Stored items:
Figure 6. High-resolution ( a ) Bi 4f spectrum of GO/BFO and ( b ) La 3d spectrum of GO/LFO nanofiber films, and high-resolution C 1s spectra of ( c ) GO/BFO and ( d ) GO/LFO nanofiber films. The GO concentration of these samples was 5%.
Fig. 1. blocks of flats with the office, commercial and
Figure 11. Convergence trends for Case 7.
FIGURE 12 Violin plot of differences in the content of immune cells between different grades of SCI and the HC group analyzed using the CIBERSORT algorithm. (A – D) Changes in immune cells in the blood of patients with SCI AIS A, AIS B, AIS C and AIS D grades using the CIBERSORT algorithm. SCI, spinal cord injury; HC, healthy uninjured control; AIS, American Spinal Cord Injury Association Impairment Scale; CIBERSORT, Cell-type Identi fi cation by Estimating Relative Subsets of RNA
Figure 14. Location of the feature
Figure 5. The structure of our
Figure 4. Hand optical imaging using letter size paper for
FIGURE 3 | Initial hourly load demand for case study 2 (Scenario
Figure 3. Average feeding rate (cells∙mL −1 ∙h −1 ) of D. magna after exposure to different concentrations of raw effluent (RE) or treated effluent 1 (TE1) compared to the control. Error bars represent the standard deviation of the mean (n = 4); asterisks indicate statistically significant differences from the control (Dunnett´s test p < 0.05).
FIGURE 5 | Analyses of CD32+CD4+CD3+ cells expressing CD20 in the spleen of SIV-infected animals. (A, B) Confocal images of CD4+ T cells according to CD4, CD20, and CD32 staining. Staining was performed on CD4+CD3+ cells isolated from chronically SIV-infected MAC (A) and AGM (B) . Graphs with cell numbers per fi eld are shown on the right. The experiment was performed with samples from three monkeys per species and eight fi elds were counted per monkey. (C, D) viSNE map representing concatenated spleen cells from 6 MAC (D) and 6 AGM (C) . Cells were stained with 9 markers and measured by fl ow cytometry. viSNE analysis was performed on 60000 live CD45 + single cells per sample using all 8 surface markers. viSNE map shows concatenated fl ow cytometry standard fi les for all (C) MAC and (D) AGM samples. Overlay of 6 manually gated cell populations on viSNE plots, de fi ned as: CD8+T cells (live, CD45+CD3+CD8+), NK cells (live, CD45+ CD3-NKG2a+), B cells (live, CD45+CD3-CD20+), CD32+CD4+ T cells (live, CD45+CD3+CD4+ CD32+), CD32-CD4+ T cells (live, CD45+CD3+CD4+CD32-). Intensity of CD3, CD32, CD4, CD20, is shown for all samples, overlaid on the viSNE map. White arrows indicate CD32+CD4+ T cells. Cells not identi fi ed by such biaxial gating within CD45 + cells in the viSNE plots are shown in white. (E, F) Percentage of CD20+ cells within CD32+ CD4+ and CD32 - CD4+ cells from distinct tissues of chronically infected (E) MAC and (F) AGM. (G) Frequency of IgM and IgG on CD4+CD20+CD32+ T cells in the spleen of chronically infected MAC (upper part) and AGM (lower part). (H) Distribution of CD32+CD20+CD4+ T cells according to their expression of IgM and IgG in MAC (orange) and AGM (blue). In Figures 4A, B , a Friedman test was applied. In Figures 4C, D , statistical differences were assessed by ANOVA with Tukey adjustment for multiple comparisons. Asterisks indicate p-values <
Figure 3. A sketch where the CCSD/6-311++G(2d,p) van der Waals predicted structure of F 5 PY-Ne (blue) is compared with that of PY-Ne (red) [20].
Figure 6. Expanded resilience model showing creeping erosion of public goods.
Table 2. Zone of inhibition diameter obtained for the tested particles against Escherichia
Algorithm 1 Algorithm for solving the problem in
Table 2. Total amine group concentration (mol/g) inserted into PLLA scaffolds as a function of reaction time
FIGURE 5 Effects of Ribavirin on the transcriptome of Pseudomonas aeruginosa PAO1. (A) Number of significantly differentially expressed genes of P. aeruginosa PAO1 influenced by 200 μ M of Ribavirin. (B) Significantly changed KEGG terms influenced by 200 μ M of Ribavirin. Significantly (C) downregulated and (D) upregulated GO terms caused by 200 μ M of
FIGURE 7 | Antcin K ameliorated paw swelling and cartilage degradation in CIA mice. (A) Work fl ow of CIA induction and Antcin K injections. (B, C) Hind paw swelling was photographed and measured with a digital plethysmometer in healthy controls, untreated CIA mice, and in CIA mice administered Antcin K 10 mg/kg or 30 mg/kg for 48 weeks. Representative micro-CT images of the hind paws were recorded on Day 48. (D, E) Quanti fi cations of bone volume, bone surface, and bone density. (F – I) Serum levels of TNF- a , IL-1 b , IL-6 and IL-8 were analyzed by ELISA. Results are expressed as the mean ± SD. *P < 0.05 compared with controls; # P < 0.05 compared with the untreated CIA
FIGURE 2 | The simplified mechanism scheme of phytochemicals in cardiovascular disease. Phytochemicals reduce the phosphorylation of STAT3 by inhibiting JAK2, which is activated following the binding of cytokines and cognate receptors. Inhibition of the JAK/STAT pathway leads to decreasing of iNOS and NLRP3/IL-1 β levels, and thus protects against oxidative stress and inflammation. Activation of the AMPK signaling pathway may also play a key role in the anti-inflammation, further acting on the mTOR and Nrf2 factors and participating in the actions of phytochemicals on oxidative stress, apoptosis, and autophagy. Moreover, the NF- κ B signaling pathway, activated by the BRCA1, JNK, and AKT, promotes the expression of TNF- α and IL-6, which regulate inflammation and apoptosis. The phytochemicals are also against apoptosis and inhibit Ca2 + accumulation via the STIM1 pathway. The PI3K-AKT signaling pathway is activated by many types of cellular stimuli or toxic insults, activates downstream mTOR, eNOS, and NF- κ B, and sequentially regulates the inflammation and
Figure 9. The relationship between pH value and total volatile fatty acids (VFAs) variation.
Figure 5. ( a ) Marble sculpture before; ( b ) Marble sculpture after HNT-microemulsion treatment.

# Exercise description
The entries above must be returned exactly.

# Answer space
Figure 6. High-resolution ( a ) Bi 4f spectrum of GO/BFO and ( b ) La 3d spectrum of GO/LFO nanofiber films, and high-resolution C 1s spectra of ( c ) GO/BFO and ( d ) GO/LFO nanofiber films. The GO concentration of these samples was 5%.
Fig. 1. blocks of flats with the office, commercial and
Figure 11. Convergence trends for Case 7.
FIGURE 12 Violin plot of differences in the content of immune cells between different grades of SCI and the HC group analyzed using the CIBERSORT algorithm. (A – D) Changes in immune cells in the blood of patients with SCI AIS A, AIS B, AIS C and AIS D grades using the CIBERSORT algorithm. SCI, spinal cord injury; HC, healthy uninjured control; AIS, American Spinal Cord Injury Association Impairment Scale; CIBERSORT, Cell-type Identi fi cation by Estimating Relative Subsets of RNA
Figure 14. Location of the feature
Figure 5. The structure of our
Figure 4. Hand optical imaging using letter size paper for
FIGURE 3 | Initial hourly load demand for case study 2 (Scenario
Figure 3. Average feeding rate (cells∙mL −1 ∙h −1 ) of D. magna after exposure to different concentrations of raw effluent (RE) or treated effluent 1 (TE1) compared to the control. Error bars represent the standard deviation of the mean (n = 4); asterisks indicate statistically significant differences from the control (Dunnett´s test p < 0.05).
FIGURE 5 | Analyses of CD32+CD4+CD3+ cells expressing CD20 in the spleen of SIV-infected animals. (A, B) Confocal images of CD4+ T cells according to CD4, CD20, and CD32 staining. Staining was performed on CD4+CD3+ cells isolated from chronically SIV-infected MAC (A) and AGM (B) . Graphs with cell numbers per fi eld are shown on the right. The experiment was performed with samples from three monkeys per species and eight fi elds were counted per monkey. (C, D) viSNE map representing concatenated spleen cells from 6 MAC (D) and 6 AGM (C) . Cells were stained with 9 markers and measured by fl ow cytometry. viSNE analysis was performed on 60000 live CD45 + single cells per sample using all 8 surface markers. viSNE map shows concatenated fl ow cytometry standard fi les for all (C) MAC and (D) AGM samples. Overlay of 6 manually gated cell populations on viSNE plots, de fi ned as: CD8+T cells (live, CD45+CD3+CD8+), NK cells (live, CD45+ CD3-NKG2a+), B cells (live, CD45+CD3-CD20+), CD32+CD4+ T cells (live, CD45+CD3+CD4+ CD32+), CD32-CD4+ T cells (live, CD45+CD3+CD4+CD32-). Intensity of CD3, CD32, CD4, CD20, is shown for all samples, overlaid on the viSNE map. White arrows indicate CD32+CD4+ T cells. Cells not identi fi ed by such biaxial gating within CD45 + cells in the viSNE plots are shown in white. (E, F) Percentage of CD20+ cells within CD32+ CD4+ and CD32 - CD4+ cells from distinct tissues of chronically infected (E) MAC and (F) AGM. (G) Frequency of IgM and IgG on CD4+CD20+CD32+ T cells in the spleen of chronically infected MAC (upper part) and AGM (lower part). (H) Distribution of CD32+CD20+CD4+ T cells according to their expression of IgM and IgG in MAC (orange) and AGM (blue). In Figures 4A, B , a Friedman test was applied. In Figures 4C, D , statistical differences were assessed by ANOVA with Tukey adjustment for multiple comparisons. Asterisks indicate p-values <
Figure 3. A sketch where the CCSD/6-311++G(2d,p) van der Waals predicted structure of F 5 PY-Ne (blue) is compared with that of PY-Ne (red) [20].
Figure 6. Expanded resilience model showing creeping erosion of public goods.
Table 2. Zone of inhibition diameter obtained for the tested particles against Escherichia
Algorithm 1 Algorithm for solving the problem in
Table 2. Total amine group concentration (mol/g) inserted into PLLA scaffolds as a function of reaction time
FIGURE 5 Effects of Ribavirin on the transcriptome of Pseudomonas aeruginosa PAO1. (A) Number of significantly differentially expressed genes of P. aeruginosa PAO1 influenced by 200 μ M of Ribavirin. (B) Significantly changed KEGG terms influenced by 200 μ M of Ribavirin. Significantly (C) downregulated and (D) upregulated GO terms caused by 200 μ M of
FIGURE 7 | Antcin K ameliorated paw swelling and cartilage degradation in CIA mice. (A) Work fl ow of CIA induction and Antcin K injections. (B, C) Hind paw swelling was photographed and measured with a digital plethysmometer in healthy controls, untreated CIA mice, and in CIA mice administered Antcin K 10 mg/kg or 30 mg/kg for 48 weeks. Representative micro-CT images of the hind paws were recorded on Day 48. (D, E) Quanti fi cations of bone volume, bone surface, and bone density. (F – I) Serum levels of TNF- a , IL-1 b , IL-6 and IL-8 were analyzed by ELISA. Results are expressed as the mean ± SD. *P < 0.05 compared with controls; # P < 0.05 compared with the untreated CIA
FIGURE 2 | The simplified mechanism scheme of phytochemicals in cardiovascular disease. Phytochemicals reduce the phosphorylation of STAT3 by inhibiting JAK2, which is activated following the binding of cytokines and cognate receptors. Inhibition of the JAK/STAT pathway leads to decreasing of iNOS and NLRP3/IL-1 β levels, and thus protects against oxidative stress and inflammation. Activation of the AMPK signaling pathway may also play a key role in the anti-inflammation, further acting on the mTOR and Nrf2 factors and participating in the actions of phytochemicals on oxidative stress, apoptosis, and autophagy. Moreover, the NF- κ B signaling pathway, activated by the BRCA1, JNK, and AKT, promotes the expression of TNF- α and IL-6, which regulate inflammation and apoptosis. The phytochemicals are also against apoptosis and inhibit Ca2 + accumulation via the STIM1 pathway. The PI3K-AKT signaling pathway is activated by many types of cellular stimuli or toxic insults, activates downstream mTOR, eNOS, and NF- κ B, and sequentially regulates the inflammation and
Figure 9. The relationship between pH value and total volatile fatty acids (VFAs) variation.
Figure 5. ( a ) Marble sculpture before; ( b ) Marble sculpture after HNT-microemulsion treatment.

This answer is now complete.